Chapter 25:
Sweet Miracle Fate
Hitane is better. She can sit up, though she is still too weak to stand for long. Minaki takes charge of our morale. She finds wild berries she claims are safe-a memory from our childhood in the mountains, she says. I trust her. I eat them, and the tart sweetness helps chase away the metallic taste of fear in my mouth.
"I can feel the forest," Minaki says, sitting cross-legged on the floor of the shrine. "It is quiet here. There is no human noise. No anxiety. No debt. Just... growth. And decay."
"Is it better?" I ask. "Than the village?"
"It is peaceful," she says. "But it is lonely. I miss the voices. Even the sad ones."
She looks at me, her violet eyes intense. "I realized something yesterday. When the Cleaner attacked."
"What?"
"I could not block him," she says. "I tried to build the wall. I tried to filter. But his mind... it was not like a human mind. It was cold. Structured. Like a machine. There was no emotion to grab onto. No fear to project back."
"He was shielded," Hitane says from her spot on the floor. "Technology. The Cleaners use tech to dampen their own humanity. It makes them immune to empathy."
"So I am useless against them," Minaki says, her voice trembling.
"No," Hitane says. "You just have to change your target. You cannot fight the machine. You have to fight the man inside it. Even a Cleaner has a heart, somewhere deep down. You have to find the crack in the armor."
"Or," I say, looking at the rotting wood of the shrine, "we do not fight them alone. We fight them together."
I pick up a stone from the floor. "Hitane stops them. I separate them. Minaki... you find the man inside and you break him."
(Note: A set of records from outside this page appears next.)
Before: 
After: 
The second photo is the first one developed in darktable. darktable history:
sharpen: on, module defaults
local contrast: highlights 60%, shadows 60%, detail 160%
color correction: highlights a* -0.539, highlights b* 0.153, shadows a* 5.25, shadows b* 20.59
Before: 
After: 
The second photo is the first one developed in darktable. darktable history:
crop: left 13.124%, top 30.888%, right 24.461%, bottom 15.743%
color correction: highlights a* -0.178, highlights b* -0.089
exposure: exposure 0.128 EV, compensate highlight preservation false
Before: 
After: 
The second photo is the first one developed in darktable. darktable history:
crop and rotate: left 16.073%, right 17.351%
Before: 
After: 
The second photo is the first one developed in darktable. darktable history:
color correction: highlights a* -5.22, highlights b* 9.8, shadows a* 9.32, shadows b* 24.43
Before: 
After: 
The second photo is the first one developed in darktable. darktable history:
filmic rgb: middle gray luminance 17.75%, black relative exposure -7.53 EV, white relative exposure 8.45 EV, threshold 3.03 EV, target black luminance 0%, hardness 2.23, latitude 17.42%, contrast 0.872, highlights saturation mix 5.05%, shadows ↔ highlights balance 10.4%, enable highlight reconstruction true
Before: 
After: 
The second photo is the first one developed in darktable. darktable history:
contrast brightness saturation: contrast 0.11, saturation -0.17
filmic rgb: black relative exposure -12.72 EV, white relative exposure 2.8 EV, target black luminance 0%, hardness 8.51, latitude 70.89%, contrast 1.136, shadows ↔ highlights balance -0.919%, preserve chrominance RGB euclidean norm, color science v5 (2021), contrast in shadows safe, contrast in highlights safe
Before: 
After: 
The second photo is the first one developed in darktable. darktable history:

Minaki looks at the stone in my hand. "Break him?"
"If they want to erase us," I say, my voice hard, "we have to be ready to erase them back. Or at least, stop them permanently."
Minaki looks horrified. "I do not want to break anyone, Juiro."
"You might have to," Hitane says softly. "To save us. To save Juiro."
Minaki looks at me. She looks at the dried blood on my shirt. She sets her jaw.
"Okay," she whispers. "I will try. I will find the crack."
Later that afternoon, I go out to scout. I drop my anchor every ten feet, testing the stability of the space. The forest feels solid. Old. It does not want to move. It is a good place for an Anchor.
I find a stream nearby and fill our empty water bottles. I wash the mud from my face. I look at my reflection in the water. The man looking back is not the hollow student from the library. He is tired, unshaven, and terrified. But his eyes are alive. They are burning with a fierce, protective light.
I am not just Juiro Minasaki anymore. I am the Anchor of the Triad. And I will not let them be erased.